# Problem details:
Copy out the records precisely, omitting pictures.

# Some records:
[BEGIN]

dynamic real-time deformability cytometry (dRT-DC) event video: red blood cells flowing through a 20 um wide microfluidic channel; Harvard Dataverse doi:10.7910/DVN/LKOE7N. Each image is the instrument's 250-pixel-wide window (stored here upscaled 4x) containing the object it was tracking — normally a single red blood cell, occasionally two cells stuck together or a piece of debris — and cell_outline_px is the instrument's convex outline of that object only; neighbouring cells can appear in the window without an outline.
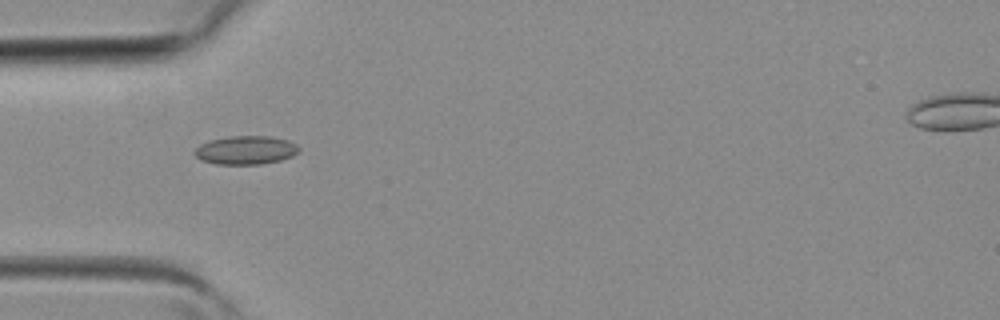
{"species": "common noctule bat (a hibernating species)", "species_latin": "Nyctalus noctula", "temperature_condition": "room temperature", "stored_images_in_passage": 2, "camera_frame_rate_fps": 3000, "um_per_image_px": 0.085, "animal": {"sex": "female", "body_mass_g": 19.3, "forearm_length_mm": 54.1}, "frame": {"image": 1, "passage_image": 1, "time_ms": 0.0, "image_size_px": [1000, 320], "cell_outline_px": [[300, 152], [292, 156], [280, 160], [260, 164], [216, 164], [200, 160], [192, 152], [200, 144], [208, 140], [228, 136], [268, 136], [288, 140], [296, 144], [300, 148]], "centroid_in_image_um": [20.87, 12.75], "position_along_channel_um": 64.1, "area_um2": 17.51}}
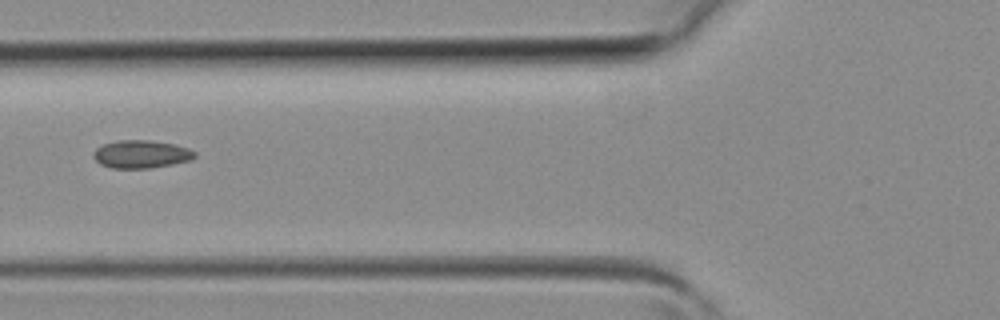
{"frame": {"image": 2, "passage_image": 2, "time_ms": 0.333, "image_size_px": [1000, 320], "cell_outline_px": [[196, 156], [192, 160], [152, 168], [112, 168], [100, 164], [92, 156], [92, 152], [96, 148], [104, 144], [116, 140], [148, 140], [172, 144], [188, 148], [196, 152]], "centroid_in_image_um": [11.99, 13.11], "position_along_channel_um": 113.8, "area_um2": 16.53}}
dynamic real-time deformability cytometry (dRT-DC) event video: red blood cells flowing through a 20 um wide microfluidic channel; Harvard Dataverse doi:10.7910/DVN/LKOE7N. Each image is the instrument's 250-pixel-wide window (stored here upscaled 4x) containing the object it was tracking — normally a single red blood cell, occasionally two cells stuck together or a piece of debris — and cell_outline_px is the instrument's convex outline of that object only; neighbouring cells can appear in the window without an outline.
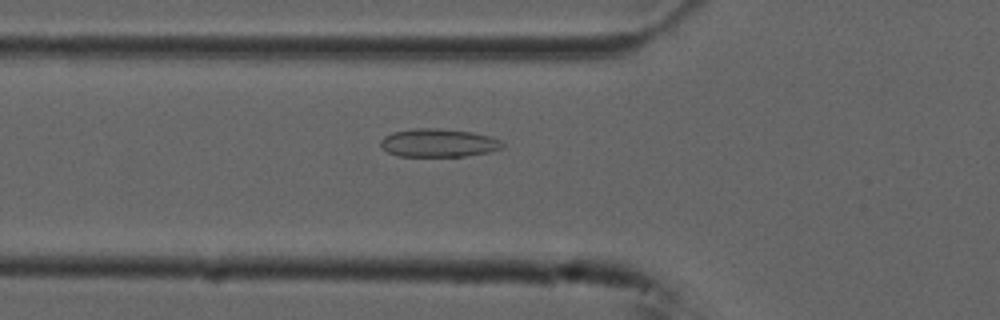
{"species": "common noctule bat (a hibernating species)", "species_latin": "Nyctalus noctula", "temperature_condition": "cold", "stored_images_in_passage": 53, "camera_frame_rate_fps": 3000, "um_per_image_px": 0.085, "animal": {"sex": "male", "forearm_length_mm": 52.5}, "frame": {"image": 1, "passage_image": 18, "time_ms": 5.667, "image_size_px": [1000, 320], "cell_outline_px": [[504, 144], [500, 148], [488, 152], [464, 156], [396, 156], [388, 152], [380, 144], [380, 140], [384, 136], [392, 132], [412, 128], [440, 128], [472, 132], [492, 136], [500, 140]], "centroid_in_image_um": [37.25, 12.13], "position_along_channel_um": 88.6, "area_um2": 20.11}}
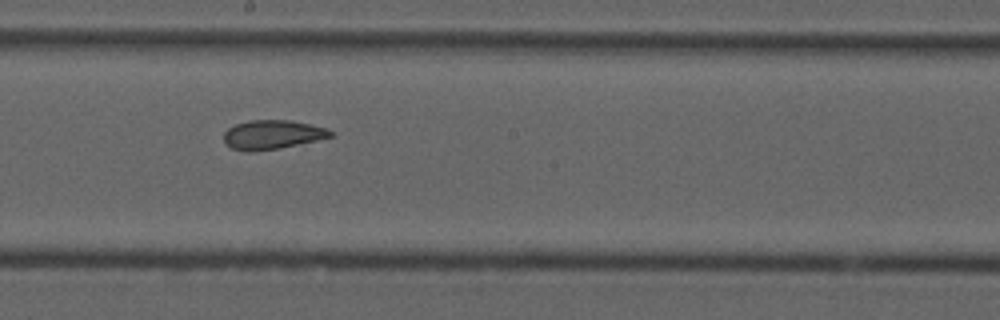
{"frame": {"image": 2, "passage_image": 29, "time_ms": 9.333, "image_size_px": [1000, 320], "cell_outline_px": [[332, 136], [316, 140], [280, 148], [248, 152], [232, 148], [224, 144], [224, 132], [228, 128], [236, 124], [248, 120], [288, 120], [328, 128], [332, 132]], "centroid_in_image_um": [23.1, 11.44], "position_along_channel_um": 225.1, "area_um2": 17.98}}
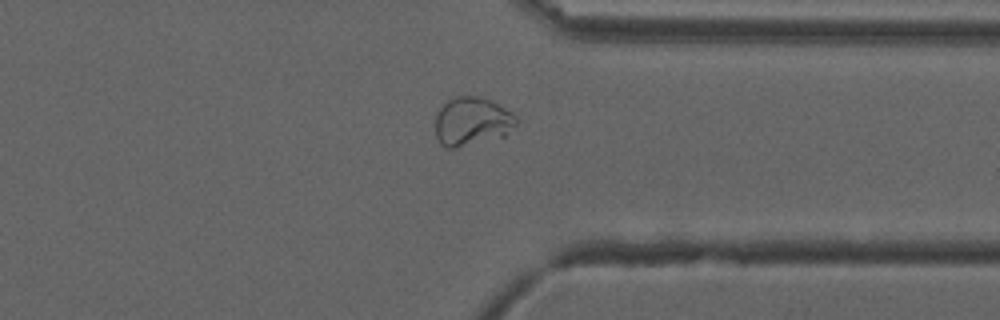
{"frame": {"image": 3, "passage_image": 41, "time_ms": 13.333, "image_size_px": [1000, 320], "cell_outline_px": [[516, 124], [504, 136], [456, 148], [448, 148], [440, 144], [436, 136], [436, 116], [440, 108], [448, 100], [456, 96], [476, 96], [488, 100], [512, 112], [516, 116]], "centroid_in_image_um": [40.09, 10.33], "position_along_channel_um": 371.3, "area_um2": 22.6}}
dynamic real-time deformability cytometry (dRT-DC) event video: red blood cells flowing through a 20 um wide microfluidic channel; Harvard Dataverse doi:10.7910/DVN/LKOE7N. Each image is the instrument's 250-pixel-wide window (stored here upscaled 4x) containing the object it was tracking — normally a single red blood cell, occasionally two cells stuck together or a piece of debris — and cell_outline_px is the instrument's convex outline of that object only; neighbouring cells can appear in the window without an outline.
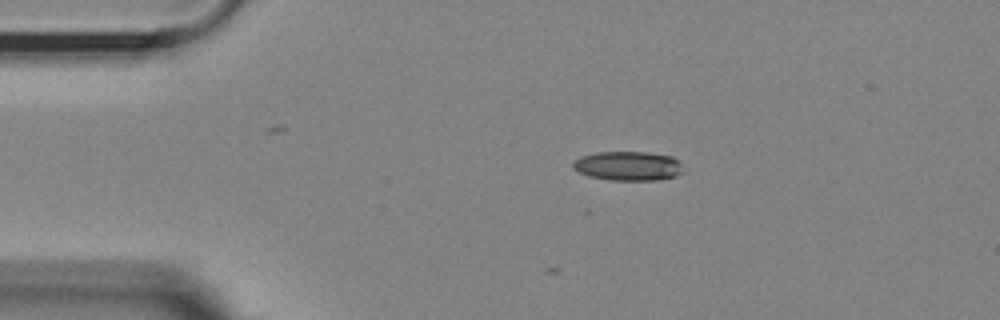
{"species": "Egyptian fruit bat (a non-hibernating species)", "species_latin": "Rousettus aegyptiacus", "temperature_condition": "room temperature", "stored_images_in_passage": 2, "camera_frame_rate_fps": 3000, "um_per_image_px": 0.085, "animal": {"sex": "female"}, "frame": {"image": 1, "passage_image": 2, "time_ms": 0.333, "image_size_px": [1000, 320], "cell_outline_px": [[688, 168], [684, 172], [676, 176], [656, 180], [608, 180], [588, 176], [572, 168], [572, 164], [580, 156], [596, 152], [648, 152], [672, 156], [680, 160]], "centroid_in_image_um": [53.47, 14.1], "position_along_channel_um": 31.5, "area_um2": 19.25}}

[END]

# Full solution:
dynamic real-time deformability cytometry (dRT-DC) event video: red blood cells flowing through a 20 um wide microfluidic channel; Harvard Dataverse doi:10.7910/DVN/LKOE7N. Each image is the instrument's 250-pixel-wide window (stored here upscaled 4x) containing the object it was tracking — normally a single red blood cell, occasionally two cells stuck together or a piece of debris — and cell_outline_px is the instrument's convex outline of that object only; neighbouring cells can appear in the window without an outline.
{"species": "common noctule bat (a hibernating species)", "species_latin": "Nyctalus noctula", "temperature_condition": "room temperature", "stored_images_in_passage": 2, "camera_frame_rate_fps": 3000, "um_per_image_px": 0.085, "animal": {"sex": "female", "body_mass_g": 19.3, "forearm_length_mm": 54.1}, "frame": {"image": 1, "passage_image": 1, "time_ms": 0.0, "image_size_px": [1000, 320], "cell_outline_px": [[300, 152], [292, 156], [280, 160], [260, 164], [216, 164], [200, 160], [192, 152], [200, 144], [208, 140], [228, 136], [268, 136], [288, 140], [296, 144], [300, 148]], "centroid_in_image_um": [20.87, 12.75], "position_along_channel_um": 64.1, "area_um2": 17.51}}
{"frame": {"image": 2, "passage_image": 2, "time_ms": 0.333, "image_size_px": [1000, 320], "cell_outline_px": [[196, 156], [192, 160], [152, 168], [112, 168], [100, 164], [92, 156], [92, 152], [96, 148], [104, 144], [116, 140], [148, 140], [172, 144], [188, 148], [196, 152]], "centroid_in_image_um": [11.99, 13.11], "position_along_channel_um": 113.8, "area_um2": 16.53}}
dynamic real-time deformability cytometry (dRT-DC) event video: red blood cells flowing through a 20 um wide microfluidic channel; Harvard Dataverse doi:10.7910/DVN/LKOE7N. Each image is the instrument's 250-pixel-wide window (stored here upscaled 4x) containing the object it was tracking — normally a single red blood cell, occasionally two cells stuck together or a piece of debris — and cell_outline_px is the instrument's convex outline of that object only; neighbouring cells can appear in the window without an outline.
{"species": "common noctule bat (a hibernating species)", "species_latin": "Nyctalus noctula", "temperature_condition": "cold", "stored_images_in_passage": 53, "camera_frame_rate_fps": 3000, "um_per_image_px": 0.085, "animal": {"sex": "male", "forearm_length_mm": 52.5}, "frame": {"image": 1, "passage_image": 18, "time_ms": 5.667, "image_size_px": [1000, 320], "cell_outline_px": [[504, 144], [500, 148], [488, 152], [464, 156], [396, 156], [388, 152], [380, 144], [380, 140], [384, 136], [392, 132], [412, 128], [440, 128], [472, 132], [492, 136], [500, 140]], "centroid_in_image_um": [37.25, 12.13], "position_along_channel_um": 88.6, "area_um2": 20.11}}
{"frame": {"image": 2, "passage_image": 29, "time_ms": 9.333, "image_size_px": [1000, 320], "cell_outline_px": [[332, 136], [316, 140], [280, 148], [248, 152], [232, 148], [224, 144], [224, 132], [228, 128], [236, 124], [248, 120], [288, 120], [328, 128], [332, 132]], "centroid_in_image_um": [23.1, 11.44], "position_along_channel_um": 225.1, "area_um2": 17.98}}
{"frame": {"image": 3, "passage_image": 41, "time_ms": 13.333, "image_size_px": [1000, 320], "cell_outline_px": [[516, 124], [504, 136], [456, 148], [448, 148], [440, 144], [436, 136], [436, 116], [440, 108], [448, 100], [456, 96], [476, 96], [488, 100], [512, 112], [516, 116]], "centroid_in_image_um": [40.09, 10.33], "position_along_channel_um": 371.3, "area_um2": 22.6}}
dynamic real-time deformability cytometry (dRT-DC) event video: red blood cells flowing through a 20 um wide microfluidic channel; Harvard Dataverse doi:10.7910/DVN/LKOE7N. Each image is the instrument's 250-pixel-wide window (stored here upscaled 4x) containing the object it was tracking — normally a single red blood cell, occasionally two cells stuck together or a piece of debris — and cell_outline_px is the instrument's convex outline of that object only; neighbouring cells can appear in the window without an outline.
{"species": "Egyptian fruit bat (a non-hibernating species)", "species_latin": "Rousettus aegyptiacus", "temperature_condition": "room temperature", "stored_images_in_passage": 2, "camera_frame_rate_fps": 3000, "um_per_image_px": 0.085, "animal": {"sex": "female"}, "frame": {"image": 1, "passage_image": 2, "time_ms": 0.333, "image_size_px": [1000, 320], "cell_outline_px": [[688, 168], [684, 172], [676, 176], [656, 180], [608, 180], [588, 176], [572, 168], [572, 164], [580, 156], [596, 152], [648, 152], [672, 156], [680, 160]], "centroid_in_image_um": [53.47, 14.1], "position_along_channel_um": 31.5, "area_um2": 19.25}}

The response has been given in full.